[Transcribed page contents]
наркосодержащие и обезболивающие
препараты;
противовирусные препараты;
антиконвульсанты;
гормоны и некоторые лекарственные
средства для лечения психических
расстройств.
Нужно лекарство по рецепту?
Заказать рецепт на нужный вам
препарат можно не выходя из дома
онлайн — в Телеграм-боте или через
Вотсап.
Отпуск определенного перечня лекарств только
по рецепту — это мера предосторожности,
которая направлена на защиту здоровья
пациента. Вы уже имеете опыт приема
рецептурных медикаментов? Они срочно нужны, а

Exercise
Beginning at the line containing "по рецепту —", repeat each line exactly through the last line of the entries, and include no other lines.

Solution
по рецепту — это мера предосторожности,
которая направлена на защиту здоровья
пациента. Вы уже имеете опыт приема
рецептурных медикаментов? Они срочно нужны, а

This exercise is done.